| TEXT SEGMENT |
--- --- ---

[cheradenine_uk]

I think a lot of people are missing the point.

Go look at the sourcecode. Look at how simple it is - anyone who has created a thread with java knows what's happening. With only minor tweaks, this means your pre-existing code can take advantage of this with, basically, no effort. And it retains all the debuggability of traditional java thread (I.e: a stack trace that makes sense!)

If you've spent any time at all dealing with the horrors of c# async/await (Why am I here? Oh, no idea) and it's doubling of your APIs to support function colouring - or, you've fought with the complexities of reactive solutions in the Java space -- often, frankly, in the name of "scalability" that will never be practically required -- this is a big deal.

You no longer have to worry about any of that.

[pjmlp]

Or inserting the occasional Task.Run() calls, as means to avoiding changing the whole call stack up to Main().

[gavinray]

This hasn't been that much of a problem, IME

If you decide somewhere deep in your program you want to use async operations, most languages allow you to keep the invoking function/closure synchronous and return some kind of Promise/Future-like value

[pjmlp]

Which is exactly the workaround with Task.Run(), being able to integrate a library written with async/await in codebases older than the feature, where no one is paying for a full rewrite.

[bullen]

Agreed it's simpler, but using NIO with one OS thread per core also has it's benefits.

The context switch (how ever small) will cause latency when this solution is at saturation.

I think they should write four tests: fiber, NIO and each with userspace networking (no kernel copying network memory) and compare them.

Why Oracle is stalling removing the kernel for Java networking is surprising to me, they allready have a VM.

[pron]

https://github.com/ebarlas/project-loom-comparison

[vlovich123]

Shouldn’t you be able to send authorization and authentication requests in parallel in the async and virtual threads cases?

[threeseed]

It is just an example so they could do anything.

But in the real world it is common to need information from the authorization stage to use in the authentication stage. For example you may have a user login with an email address/password which you then pass to an LDAP server in order to get a userId. This userId is then used in a database to determine with objects/groups they have access to.

[vlovich123]

A lower latency design would be for the authorization service to be able to work with either. That way those requests could be done in parallel to reduce latency.

[bullen]

Thx, I'm missing bandwidth and latency in those graphs.

[blibble]

there's still a context switch with NIO, you're just doing it manually

[bullen]

The context switches in NIO is between fewer threads, you just need one per core.

Memory contention is also playing into this.

The benchmark they made is asking the question in a way that it leans into the answer they need, just like 99% of all human activity it's biased.

--- --- ---

| DATASET SECTION |
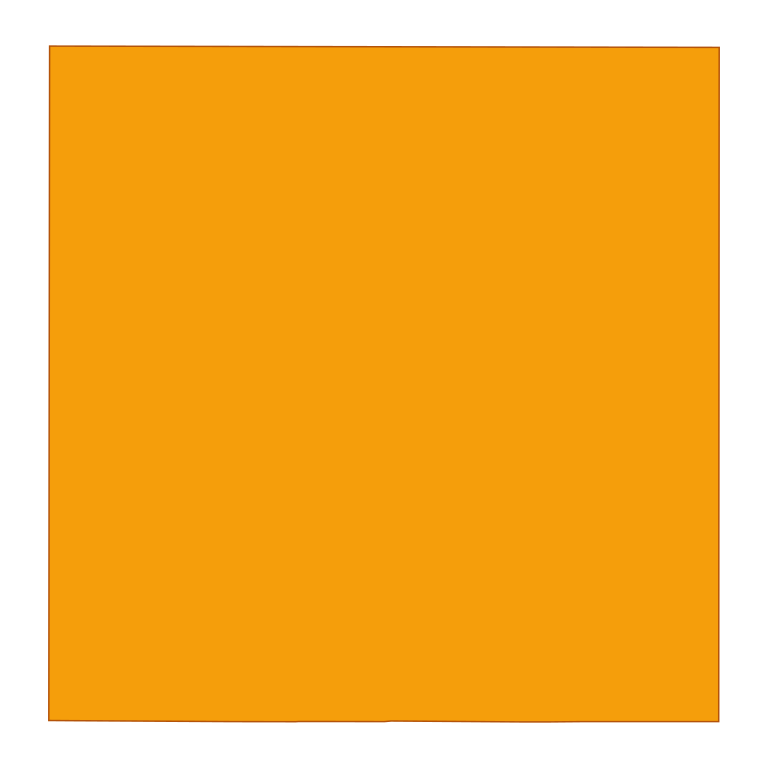 outline of Jefferson, Nebraska, United States of America
{"feature_id": "52423323B41308713278653", "entity_name": "Jefferson", "entity_type": "district", "adm_level": 2, "iso_a3": "USA", "parent_name": "United States of America", "parent_adm1": "Nebraska", "projection": "mercator", "projection_center": [-97.192, 40.176], "detail": "fine", "context": "isolated", "style": "filled", "palette": "amber", "viewbox_px": 768, "rotation_deg": 0, "n_neighbors": 0, "source": "geoboundaries", "source_scale": "gbopen_adm2", "svg_char_len": 328}
<svg xmlns="http://www.w3.org/2000/svg" viewBox="0 0 768 768"><path d="M48.8,720.5L49.0,720.5L75.9,720.7L76.8,720.7L232.3,721.6L295.7,721.7L298.8,721.5L326.1,721.5L384.3,721.6L391.0,721.0L521.5,721.9L549.4,721.9L581.4,721.6L718.7,721.6L719.2,47.4L49.6,46.1L48.8,720.5Z" fill="#f59e0b" stroke="#b45309" stroke-width="1.5"/></svg>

--- --- ---

| EXERCISE GOAL |
Can you reproduce, word for word, the stretch of the Java concurrency discussion from "You no longer" through "up to Main()."? The listing was taken from a separate source.

| REPLY |
You no longer have to worry about any of that.

[pjmlp]

Or inserting the occasional Task.Run() calls, as means to avoiding changing the whole call stack up to Main().